A bilateral agreement to dismantle bases of Iranian Kurdish armed groups stationed in northern Iraq by mid-September was announced by both Iranian and Iraqi officials on Monday.
After announcing the deal, the Kurdistan Regional Government summoned representatives of the Kurdish groups, the Komala Party of Iranian Kurdistan and the Democratic Party of Iranian Kurdistan (PDKI), to Erbil (Hewler) and told them of the growing pressure coming from Tehran, urging them to move their fighters to designated camps and disarm.
Iran has been launching attacks targeting members of the PDKI and other Iranian Kurdish opposition groups located in the semi-autonomous Kurdish region near the Iran-Iraq border.
According to a source at the Erbil meeting quoted by the Citadel, the opposition groups showed a general willingness to move to the newly established camps.
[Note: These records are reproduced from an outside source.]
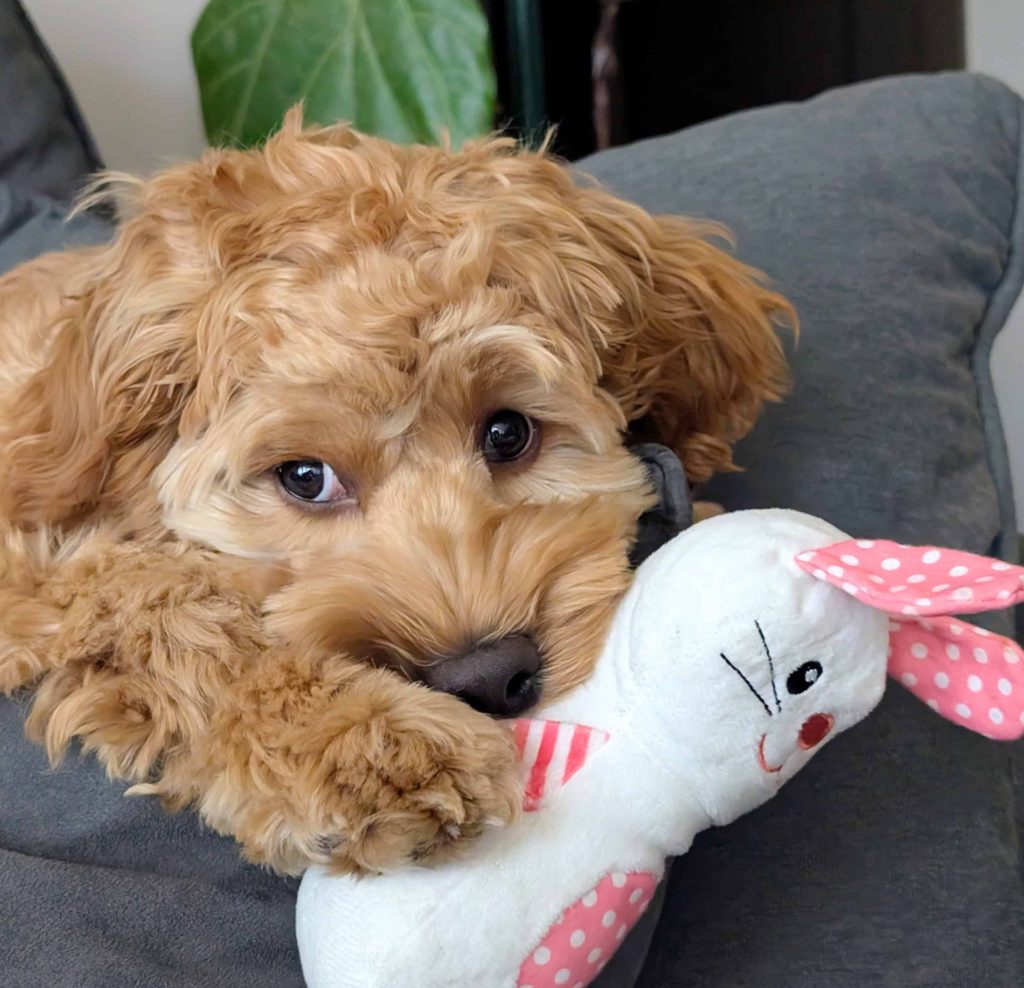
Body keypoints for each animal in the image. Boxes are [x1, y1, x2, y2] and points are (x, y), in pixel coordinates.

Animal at [0, 111, 791, 875]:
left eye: (508, 432)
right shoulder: (36, 567)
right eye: (305, 478)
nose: (487, 676)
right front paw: (363, 743)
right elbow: (159, 601)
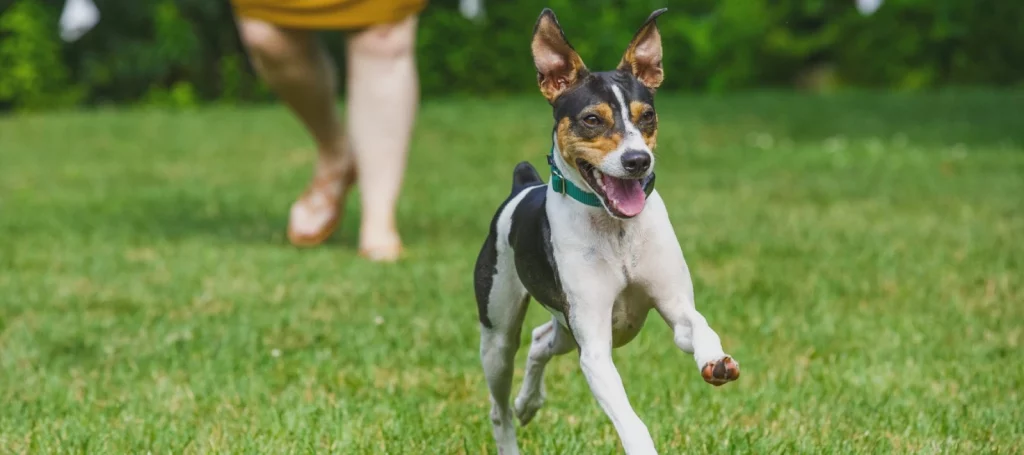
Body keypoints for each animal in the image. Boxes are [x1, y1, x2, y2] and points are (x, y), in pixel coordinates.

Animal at [475, 7, 741, 455]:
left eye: (647, 115)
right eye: (591, 119)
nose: (637, 160)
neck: (616, 231)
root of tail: (522, 184)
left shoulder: (674, 308)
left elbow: (698, 326)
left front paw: (715, 359)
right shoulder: (595, 349)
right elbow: (630, 421)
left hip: (565, 328)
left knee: (541, 340)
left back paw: (530, 402)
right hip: (498, 334)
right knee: (500, 406)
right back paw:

However, there was strong opposition to the demand that they hand over their weapons.
In an official press release on Monday, Iranian Foreign Ministry spokesman Nasser Kenani announced that Iran and Iraq had reached an agreement on the dismantling of Iranian Kurdish forces and the evacuation of their military installations in the Kurdistan region. Kenani explained that the deadline for the disarmament of these forces had been set for 19 September, asserting: ”This deadline will not be subject to any extension. The Kurdistan Region and Baghdad are expected to implement this agreement promptly”.
Coinciding with this announcement, Iranian Armed Forces Chief of Staff Mohammad Bagheri issued a stern ultimatum to Iraq and the Kurdistan Region. Bagheri warned that if Iraq failed to disarm groups perceived as hostile to Iran by 18 September, Iran would escalate its military operations against these Kurdish armed groups based in the Kurdistan Region.
In response, Iraqi government spokesman Basim Alawadi took to social media to express his country’s commitment to ensuring border security in accordance with the bilateral agreement with Iran. Alawadi’s statement revealed that in addition to disarming militant groups and eliminating their bases, the agreement includes the extradition of wanted suspects to Iran.
This development comes on the heels of a timeline of escalating events, marked by the nationwide protests in Iran, followed by lethal attacks conducted by the Islamic Revolutionary Guard Corps (IRGC) on Iranian-Kurdish bases in northern Iraq. These attacks, which occurred between September and October, led to multiple casualties and injuries. Subsequent months witnessed further attacks, ballistic missile launches, and diplomatic efforts between Iraq, Iran and Kurdistan Region.